§ Work instruction 1: From the report on the Rocky Allen case, print the text from "As a result, Swedish" to "obtain drug treatment.".
§ Work instruction 2: In the report on the Rocky Allen case, what amount of bail is Allen out on?

[[ Supplied passage open ]]

According to a federal indictment, Rocky Allen, 28, a former surgical technologist at Swedish Medical Center in Englewood, CO, is charged with tampering with a consumer product and obtaining a controlled substance by deceit.1 On Jan. 22, 2016, Allen took a syringe containing fentanyl citrate and replaced it with a similar syringe containing another substance, the indictment charges.
As a result, Swedish Medical Center has advised some 3,000 patients who had surgery between Aug. 17, 2015, and Jan. 22, 2016, to be tested for HIV, hepatitis B, and the hepatitis C virus (HCV). The charges set off patient notifications in several other states and facilities, some of which apparently had fired Allen for alleged drug diversion. These include two hospitals in Washington state and hospitals in Arizona and California, which brings the total of potentially exposed patients to more than 5,000. According to published reports, Allen pled not guilty, surrendered his passport, and is out on a $25,000 bail. A judge ordered him to stay at a halfway house and to obtain drug treatment.
Authorities have confirmed that the worker has a bloodborne infection, but they have not identified which one. Typically, these cases involve HCV, but patients also are being advised to be tested for HIV and hepatitis B. There are reports of two former Swedish surgical patients testing positive for hepatitis, but it was not immediately clear if they were infected during care or had pre-existing infections.
Lawsuit filed
On March 8, 2016, former patients at Swedish filed a class-action lawsuit charging that “despite Rocky Allen’s well-documented drug addiction and erratic and … suspicious employment history, defendants hired him as a surgical technician.”
The suit accuses the hospital and its corporate parent of negligence in hiring and failing to properly supervise Allen, failing to take steps to prevent employees from drug diversion, and subjecting patients to significant risk and anxiety by potentially exposing them to a life-threatening bloodborne pathogen. (The lawsuit can be accessed online at bit.ly/22I7hr0.)

[[ Supplied passage closed ]]
[[ Records supplied open ]]

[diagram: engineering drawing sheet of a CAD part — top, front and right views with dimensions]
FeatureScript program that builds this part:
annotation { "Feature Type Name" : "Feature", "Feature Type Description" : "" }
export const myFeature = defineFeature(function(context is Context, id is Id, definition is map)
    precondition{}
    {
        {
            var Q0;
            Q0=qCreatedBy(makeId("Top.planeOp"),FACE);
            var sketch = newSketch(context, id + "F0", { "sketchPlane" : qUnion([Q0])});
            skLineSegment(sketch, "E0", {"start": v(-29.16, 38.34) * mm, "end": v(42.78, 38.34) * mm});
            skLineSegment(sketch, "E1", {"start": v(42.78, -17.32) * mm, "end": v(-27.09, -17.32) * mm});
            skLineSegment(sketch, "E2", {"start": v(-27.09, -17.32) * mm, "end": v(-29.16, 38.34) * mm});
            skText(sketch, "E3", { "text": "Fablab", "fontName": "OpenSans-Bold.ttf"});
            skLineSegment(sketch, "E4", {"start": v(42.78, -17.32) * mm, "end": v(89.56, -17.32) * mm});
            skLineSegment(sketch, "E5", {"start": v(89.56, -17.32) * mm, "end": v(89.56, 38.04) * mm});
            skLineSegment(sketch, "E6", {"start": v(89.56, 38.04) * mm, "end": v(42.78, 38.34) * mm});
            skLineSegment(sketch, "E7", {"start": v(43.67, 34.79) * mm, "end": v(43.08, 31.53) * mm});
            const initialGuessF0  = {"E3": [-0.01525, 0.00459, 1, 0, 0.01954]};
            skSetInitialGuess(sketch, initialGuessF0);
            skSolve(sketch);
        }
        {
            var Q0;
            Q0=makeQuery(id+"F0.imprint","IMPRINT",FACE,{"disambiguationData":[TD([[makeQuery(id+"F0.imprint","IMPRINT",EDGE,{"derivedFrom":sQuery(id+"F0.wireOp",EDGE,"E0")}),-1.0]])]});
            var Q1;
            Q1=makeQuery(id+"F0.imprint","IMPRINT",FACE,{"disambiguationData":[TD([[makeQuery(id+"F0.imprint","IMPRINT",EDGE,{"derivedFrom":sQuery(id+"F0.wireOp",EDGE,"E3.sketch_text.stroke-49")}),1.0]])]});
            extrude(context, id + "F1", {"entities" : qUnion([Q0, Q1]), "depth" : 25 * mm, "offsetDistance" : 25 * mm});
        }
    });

[[ Records supplied closed ]]

§ Reply 1:
As a result, Swedish Medical Center has advised some 3,000 patients who had surgery between Aug. 17, 2015, and Jan. 22, 2016, to be tested for HIV, hepatitis B, and the hepatitis C virus (HCV). The charges set off patient notifications in several other states and facilities, some of which apparently had fired Allen for alleged drug diversion. These include two hospitals in Washington state and hospitals in Arizona and California, which brings the total of potentially exposed patients to more than 5,000. According to published reports, Allen pled not guilty, surrendered his passport, and is out on a $25,000 bail. A judge ordered him to stay at a halfway house and to obtain drug treatment.

§ Reply 2: $25,000